Doctors have not identified any clear causes, risk factors, or early warning signs of amniotic fluid embolism. Since the condition is so rare, there have not been many major research projects dedicated to uncovering potential causes. It appears that women over the age of thirty are at a slightly increased risk, as are patients who have allergies. An amniotic fluid embolism usually develops shortly before, during, or after labor, though it is possible to experience problems as early as the second trimester of pregnancy.
The immune system response to an amniotic fluid embolism is similar to what happens when a person has a severe allergy attack. A woman goes into anaphylactic shock as histamines cause inflammation of the airways, heart, and vital blood vessels. One of the first signs of an amniotic fluid embolism is extreme, sudden shortness of breath that may precede a collapsed lung. As the heart becomes more involved, dangerously low blood pressure and cardiac failure become likely. Heavy internal bleeding, seizures, coma, and fetal distress may also occur.
Immediate medical attention is needed whenever a patient shows symptoms of an amniotic fluid embolism. The main goal is to stabilize breathing and heart rate with oxygen therapy, cardiopulmonary resuscitation, medications, and intravenous fluids. Anti-inflammatory drugs and antihistamines may be given as well. Labor is induced right away via cesarean section to free the infant from the womb and treat him or her according to symptoms.
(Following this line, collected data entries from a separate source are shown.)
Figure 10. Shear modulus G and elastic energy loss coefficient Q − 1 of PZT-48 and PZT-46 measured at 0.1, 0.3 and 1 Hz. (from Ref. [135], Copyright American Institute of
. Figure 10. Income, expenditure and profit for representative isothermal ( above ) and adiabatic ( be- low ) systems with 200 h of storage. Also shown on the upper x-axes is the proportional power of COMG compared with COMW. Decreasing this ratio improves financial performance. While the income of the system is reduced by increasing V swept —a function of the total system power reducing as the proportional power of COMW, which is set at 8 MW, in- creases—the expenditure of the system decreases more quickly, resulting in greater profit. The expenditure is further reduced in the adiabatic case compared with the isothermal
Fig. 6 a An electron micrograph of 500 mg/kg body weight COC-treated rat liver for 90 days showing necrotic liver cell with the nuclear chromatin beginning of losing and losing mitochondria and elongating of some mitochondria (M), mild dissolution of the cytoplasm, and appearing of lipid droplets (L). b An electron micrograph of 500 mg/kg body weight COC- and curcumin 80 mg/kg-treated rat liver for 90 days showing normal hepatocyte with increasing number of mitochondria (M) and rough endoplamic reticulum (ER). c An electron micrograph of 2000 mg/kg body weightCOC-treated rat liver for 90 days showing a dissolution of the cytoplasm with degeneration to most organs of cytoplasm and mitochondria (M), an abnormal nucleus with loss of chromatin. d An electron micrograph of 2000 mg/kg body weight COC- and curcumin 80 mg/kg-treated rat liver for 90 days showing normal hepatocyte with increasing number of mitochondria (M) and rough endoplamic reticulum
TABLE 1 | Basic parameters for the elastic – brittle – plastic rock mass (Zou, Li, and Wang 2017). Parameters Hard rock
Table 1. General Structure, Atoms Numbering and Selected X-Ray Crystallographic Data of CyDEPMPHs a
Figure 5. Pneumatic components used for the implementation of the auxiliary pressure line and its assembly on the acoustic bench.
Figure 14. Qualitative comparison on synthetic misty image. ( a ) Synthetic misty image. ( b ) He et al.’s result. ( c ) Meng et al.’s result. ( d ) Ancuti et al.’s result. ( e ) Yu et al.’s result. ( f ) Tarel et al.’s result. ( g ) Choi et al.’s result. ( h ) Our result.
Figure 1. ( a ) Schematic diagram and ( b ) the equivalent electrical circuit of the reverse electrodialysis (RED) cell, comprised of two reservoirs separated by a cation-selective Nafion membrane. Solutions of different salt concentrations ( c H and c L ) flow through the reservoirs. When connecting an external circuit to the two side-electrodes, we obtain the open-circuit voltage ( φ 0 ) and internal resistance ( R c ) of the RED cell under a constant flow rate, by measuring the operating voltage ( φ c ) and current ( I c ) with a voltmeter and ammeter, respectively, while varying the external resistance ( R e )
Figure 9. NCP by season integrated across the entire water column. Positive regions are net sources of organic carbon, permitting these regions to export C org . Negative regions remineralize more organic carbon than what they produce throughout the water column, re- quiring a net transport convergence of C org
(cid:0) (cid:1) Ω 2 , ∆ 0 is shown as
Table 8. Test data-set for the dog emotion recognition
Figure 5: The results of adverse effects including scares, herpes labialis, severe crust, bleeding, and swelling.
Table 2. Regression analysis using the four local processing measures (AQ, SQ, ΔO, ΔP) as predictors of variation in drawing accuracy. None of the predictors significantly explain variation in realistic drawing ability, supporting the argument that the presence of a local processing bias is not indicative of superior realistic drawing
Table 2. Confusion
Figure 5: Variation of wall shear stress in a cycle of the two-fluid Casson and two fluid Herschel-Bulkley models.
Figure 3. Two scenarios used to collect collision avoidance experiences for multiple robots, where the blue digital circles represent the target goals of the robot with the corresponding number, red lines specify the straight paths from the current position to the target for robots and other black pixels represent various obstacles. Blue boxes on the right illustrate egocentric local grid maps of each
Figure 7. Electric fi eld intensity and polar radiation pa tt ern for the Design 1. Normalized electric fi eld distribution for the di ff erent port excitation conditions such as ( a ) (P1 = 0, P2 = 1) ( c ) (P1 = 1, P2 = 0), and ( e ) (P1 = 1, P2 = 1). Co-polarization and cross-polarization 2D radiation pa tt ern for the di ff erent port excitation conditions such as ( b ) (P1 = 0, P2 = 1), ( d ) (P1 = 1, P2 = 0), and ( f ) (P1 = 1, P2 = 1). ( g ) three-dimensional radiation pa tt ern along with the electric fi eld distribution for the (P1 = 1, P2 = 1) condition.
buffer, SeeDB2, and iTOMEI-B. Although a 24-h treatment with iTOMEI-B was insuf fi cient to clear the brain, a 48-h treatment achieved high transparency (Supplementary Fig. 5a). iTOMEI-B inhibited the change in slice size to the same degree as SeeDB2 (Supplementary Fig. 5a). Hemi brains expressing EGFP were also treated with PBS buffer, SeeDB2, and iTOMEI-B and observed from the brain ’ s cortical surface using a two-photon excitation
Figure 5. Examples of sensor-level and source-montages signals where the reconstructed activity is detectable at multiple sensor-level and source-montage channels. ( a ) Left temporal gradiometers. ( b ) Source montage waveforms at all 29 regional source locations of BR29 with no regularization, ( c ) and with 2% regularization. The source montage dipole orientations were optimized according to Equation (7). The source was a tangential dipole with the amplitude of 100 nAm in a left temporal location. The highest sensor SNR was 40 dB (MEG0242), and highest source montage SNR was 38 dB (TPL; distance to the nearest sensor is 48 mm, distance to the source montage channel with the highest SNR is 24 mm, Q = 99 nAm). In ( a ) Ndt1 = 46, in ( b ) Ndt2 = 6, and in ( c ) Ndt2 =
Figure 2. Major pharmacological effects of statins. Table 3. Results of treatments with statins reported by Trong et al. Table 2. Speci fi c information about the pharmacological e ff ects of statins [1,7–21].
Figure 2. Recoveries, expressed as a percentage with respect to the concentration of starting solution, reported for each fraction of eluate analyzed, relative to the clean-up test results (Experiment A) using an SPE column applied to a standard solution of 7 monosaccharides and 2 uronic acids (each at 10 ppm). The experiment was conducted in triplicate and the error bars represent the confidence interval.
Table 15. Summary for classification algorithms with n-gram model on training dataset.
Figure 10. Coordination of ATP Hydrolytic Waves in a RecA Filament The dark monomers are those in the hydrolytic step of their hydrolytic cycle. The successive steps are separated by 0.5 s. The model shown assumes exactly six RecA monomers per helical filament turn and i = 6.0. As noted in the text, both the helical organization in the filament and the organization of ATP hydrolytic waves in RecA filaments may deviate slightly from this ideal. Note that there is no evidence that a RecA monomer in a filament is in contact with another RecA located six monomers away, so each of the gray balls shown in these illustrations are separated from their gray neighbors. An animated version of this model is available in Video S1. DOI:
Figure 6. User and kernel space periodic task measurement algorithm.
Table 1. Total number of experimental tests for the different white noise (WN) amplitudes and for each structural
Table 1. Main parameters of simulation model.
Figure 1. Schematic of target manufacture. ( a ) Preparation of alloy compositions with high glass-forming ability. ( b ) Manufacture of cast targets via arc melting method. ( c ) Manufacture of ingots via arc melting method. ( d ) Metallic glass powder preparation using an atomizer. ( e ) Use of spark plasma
A majority of babies are able to recover, though only about 20 to 40 percent of mothers survive even with expert care.
Women who are able to make it through the acute phase of an amniotic fluid embolism typically require long-term care and monitoring to combat various complications. Lung and heart problems may persist for several days or weeks, and any neurological damage suffered is often permanent. Survivors need to attend regular health checkups to make sure problems do not arise in the future.